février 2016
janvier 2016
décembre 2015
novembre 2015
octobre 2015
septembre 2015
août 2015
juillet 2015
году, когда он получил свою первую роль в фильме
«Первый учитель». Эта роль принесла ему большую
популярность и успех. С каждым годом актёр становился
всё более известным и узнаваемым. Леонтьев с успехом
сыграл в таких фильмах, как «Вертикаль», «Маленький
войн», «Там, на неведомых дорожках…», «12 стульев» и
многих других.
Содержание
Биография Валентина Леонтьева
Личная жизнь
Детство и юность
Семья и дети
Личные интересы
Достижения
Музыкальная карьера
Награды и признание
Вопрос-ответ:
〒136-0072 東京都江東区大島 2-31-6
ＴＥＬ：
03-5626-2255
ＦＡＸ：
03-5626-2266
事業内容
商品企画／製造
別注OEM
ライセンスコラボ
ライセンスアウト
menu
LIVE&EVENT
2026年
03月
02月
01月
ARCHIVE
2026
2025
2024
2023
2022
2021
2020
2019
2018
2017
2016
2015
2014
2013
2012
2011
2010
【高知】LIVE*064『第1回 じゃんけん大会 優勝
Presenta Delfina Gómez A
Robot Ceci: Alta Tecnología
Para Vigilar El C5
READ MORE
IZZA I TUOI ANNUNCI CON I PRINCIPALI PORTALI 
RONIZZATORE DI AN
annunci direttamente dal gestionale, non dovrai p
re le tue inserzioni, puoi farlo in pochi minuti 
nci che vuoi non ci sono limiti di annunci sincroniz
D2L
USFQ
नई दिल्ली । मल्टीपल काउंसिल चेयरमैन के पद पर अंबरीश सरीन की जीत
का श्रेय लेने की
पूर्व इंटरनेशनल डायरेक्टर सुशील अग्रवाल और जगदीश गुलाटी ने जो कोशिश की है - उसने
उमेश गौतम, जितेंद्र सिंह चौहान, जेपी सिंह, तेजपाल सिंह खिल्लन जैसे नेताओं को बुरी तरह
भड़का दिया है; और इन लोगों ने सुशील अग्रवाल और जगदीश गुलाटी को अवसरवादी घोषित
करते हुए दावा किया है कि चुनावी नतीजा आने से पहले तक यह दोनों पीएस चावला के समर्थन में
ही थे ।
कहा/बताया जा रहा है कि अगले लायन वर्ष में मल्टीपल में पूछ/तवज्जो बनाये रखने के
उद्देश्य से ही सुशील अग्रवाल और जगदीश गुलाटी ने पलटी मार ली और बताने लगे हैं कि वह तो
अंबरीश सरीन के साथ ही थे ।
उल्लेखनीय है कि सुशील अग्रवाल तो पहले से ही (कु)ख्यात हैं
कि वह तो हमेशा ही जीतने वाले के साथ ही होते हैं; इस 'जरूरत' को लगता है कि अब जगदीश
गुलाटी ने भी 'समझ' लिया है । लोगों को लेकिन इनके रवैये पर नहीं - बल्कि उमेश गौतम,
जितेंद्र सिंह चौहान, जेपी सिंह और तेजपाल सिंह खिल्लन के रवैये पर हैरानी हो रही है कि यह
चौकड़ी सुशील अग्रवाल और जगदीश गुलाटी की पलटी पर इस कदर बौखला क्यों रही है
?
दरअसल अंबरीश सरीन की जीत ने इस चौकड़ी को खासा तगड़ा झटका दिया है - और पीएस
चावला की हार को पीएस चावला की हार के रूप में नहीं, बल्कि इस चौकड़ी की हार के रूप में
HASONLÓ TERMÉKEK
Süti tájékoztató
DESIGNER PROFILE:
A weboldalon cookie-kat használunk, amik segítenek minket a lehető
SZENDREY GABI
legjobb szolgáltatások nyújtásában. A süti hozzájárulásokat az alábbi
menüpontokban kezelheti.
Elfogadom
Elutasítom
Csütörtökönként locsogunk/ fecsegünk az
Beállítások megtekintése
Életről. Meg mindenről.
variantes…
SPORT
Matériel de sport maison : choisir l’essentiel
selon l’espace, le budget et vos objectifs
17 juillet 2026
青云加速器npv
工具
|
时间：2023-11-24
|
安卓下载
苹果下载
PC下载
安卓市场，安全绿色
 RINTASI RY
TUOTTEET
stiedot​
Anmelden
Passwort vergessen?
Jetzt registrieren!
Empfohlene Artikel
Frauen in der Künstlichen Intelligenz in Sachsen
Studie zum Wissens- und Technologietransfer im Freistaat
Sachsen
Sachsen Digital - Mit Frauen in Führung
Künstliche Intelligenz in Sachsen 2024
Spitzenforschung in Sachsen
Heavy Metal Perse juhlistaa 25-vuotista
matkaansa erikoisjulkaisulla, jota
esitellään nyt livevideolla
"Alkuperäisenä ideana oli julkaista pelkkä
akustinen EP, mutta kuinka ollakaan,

--- --- ---

**Assignment:**
Extract the whole listing, character for character.

**Written response:**
février 2016
janvier 2016
décembre 2015
novembre 2015
octobre 2015
septembre 2015
août 2015
juillet 2015
году, когда он получил свою первую роль в фильме
«Первый учитель». Эта роль принесла ему большую
популярность и успех. С каждым годом актёр становился
всё более известным и узнаваемым. Леонтьев с успехом
сыграл в таких фильмах, как «Вертикаль», «Маленький
войн», «Там, на неведомых дорожках…», «12 стульев» и
многих других.
Содержание
Биография Валентина Леонтьева
Личная жизнь
Детство и юность
Семья и дети
Личные интересы
Достижения
Музыкальная карьера
Награды и признание
Вопрос-ответ:
〒136-0072 東京都江東区大島 2-31-6
ＴＥＬ：
03-5626-2255
ＦＡＸ：
03-5626-2266
事業内容
商品企画／製造
別注OEM
ライセンスコラボ
ライセンスアウト
menu
LIVE&EVENT
2026年
03月
02月
01月
ARCHIVE
2026
2025
2024
2023
2022
2021
2020
2019
2018
2017
2016
2015
2014
2013
2012
2011
2010
【高知】LIVE*064『第1回 じゃんけん大会 優勝
Presenta Delfina Gómez A
Robot Ceci: Alta Tecnología
Para Vigilar El C5
READ MORE
IZZA I TUOI ANNUNCI CON I PRINCIPALI PORTALI 
RONIZZATORE DI AN
annunci direttamente dal gestionale, non dovrai p
re le tue inserzioni, puoi farlo in pochi minuti 
nci che vuoi non ci sono limiti di annunci sincroniz
D2L
USFQ
नई दिल्ली । मल्टीपल काउंसिल चेयरमैन के पद पर अंबरीश सरीन की जीत
का श्रेय लेने की
पूर्व इंटरनेशनल डायरेक्टर सुशील अग्रवाल और जगदीश गुलाटी ने जो कोशिश की है - उसने
उमेश गौतम, जितेंद्र सिंह चौहान, जेपी सिंह, तेजपाल सिंह खिल्लन जैसे नेताओं को बुरी तरह
भड़का दिया है; और इन लोगों ने सुशील अग्रवाल और जगदीश गुलाटी को अवसरवादी घोषित
करते हुए दावा किया है कि चुनावी नतीजा आने से पहले तक यह दोनों पीएस चावला के समर्थन में
ही थे ।
कहा/बताया जा रहा है कि अगले लायन वर्ष में मल्टीपल में पूछ/तवज्जो बनाये रखने के
उद्देश्य से ही सुशील अग्रवाल और जगदीश गुलाटी ने पलटी मार ली और बताने लगे हैं कि वह तो
अंबरीश सरीन के साथ ही थे ।
उल्लेखनीय है कि सुशील अग्रवाल तो पहले से ही (कु)ख्यात हैं
कि वह तो हमेशा ही जीतने वाले के साथ ही होते हैं; इस 'जरूरत' को लगता है कि अब जगदीश
गुलाटी ने भी 'समझ' लिया है । लोगों को लेकिन इनके रवैये पर नहीं - बल्कि उमेश गौतम,
जितेंद्र सिंह चौहान, जेपी सिंह और तेजपाल सिंह खिल्लन के रवैये पर हैरानी हो रही है कि यह
चौकड़ी सुशील अग्रवाल और जगदीश गुलाटी की पलटी पर इस कदर बौखला क्यों रही है
?
दरअसल अंबरीश सरीन की जीत ने इस चौकड़ी को खासा तगड़ा झटका दिया है - और पीएस
चावला की हार को पीएस चावला की हार के रूप में नहीं, बल्कि इस चौकड़ी की हार के रूप में
HASONLÓ TERMÉKEK
Süti tájékoztató
DESIGNER PROFILE:
A weboldalon cookie-kat használunk, amik segítenek minket a lehető
SZENDREY GABI
legjobb szolgáltatások nyújtásában. A süti hozzájárulásokat az alábbi
menüpontokban kezelheti.
Elfogadom
Elutasítom
Csütörtökönként locsogunk/ fecsegünk az
Beállítások megtekintése
Életről. Meg mindenről.
variantes…
SPORT
Matériel de sport maison : choisir l’essentiel
selon l’espace, le budget et vos objectifs
17 juillet 2026
青云加速器npv
工具
|
时间：2023-11-24
|
安卓下载
苹果下载
PC下载
安卓市场，安全绿色
 RINTASI RY
TUOTTEET
stiedot​
Anmelden
Passwort vergessen?
Jetzt registrieren!
Empfohlene Artikel
Frauen in der Künstlichen Intelligenz in Sachsen
Studie zum Wissens- und Technologietransfer im Freistaat
Sachsen
Sachsen Digital - Mit Frauen in Führung
Künstliche Intelligenz in Sachsen 2024
Spitzenforschung in Sachsen
Heavy Metal Perse juhlistaa 25-vuotista
matkaansa erikoisjulkaisulla, jota
esitellään nyt livevideolla
"Alkuperäisenä ideana oli julkaista pelkkä
akustinen EP, mutta kuinka ollakaan,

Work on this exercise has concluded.